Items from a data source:
*****

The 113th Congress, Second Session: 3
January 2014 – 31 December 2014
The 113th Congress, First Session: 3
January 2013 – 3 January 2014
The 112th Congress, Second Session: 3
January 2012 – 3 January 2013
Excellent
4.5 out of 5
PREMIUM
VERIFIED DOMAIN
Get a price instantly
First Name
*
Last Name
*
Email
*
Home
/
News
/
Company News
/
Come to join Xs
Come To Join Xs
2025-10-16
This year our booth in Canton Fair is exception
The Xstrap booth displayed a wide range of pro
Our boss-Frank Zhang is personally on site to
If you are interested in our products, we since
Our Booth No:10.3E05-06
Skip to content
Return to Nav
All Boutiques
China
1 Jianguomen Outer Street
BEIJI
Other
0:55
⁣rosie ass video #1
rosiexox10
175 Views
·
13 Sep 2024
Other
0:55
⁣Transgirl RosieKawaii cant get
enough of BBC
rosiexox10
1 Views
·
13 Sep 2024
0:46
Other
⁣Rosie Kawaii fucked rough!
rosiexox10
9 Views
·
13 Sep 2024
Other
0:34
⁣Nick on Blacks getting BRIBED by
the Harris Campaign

*****

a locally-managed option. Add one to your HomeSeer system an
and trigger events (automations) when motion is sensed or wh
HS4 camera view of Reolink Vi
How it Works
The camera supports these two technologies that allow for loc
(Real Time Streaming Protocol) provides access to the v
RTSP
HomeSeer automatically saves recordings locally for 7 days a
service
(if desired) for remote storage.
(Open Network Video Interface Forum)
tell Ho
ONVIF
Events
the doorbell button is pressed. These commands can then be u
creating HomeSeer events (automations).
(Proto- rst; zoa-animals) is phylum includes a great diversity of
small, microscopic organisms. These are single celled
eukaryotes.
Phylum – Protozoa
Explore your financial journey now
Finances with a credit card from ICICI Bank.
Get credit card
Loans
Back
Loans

*****

PROBLEM TO WORK ON: Go through the entries above and copy out every line that includes the word "HomeSeer".

ANSWER TO THE EXERCISE:
a locally-managed option. Add one to your HomeSeer system an
HomeSeer automatically saves recordings locally for 7 days a
creating HomeSeer events (automations).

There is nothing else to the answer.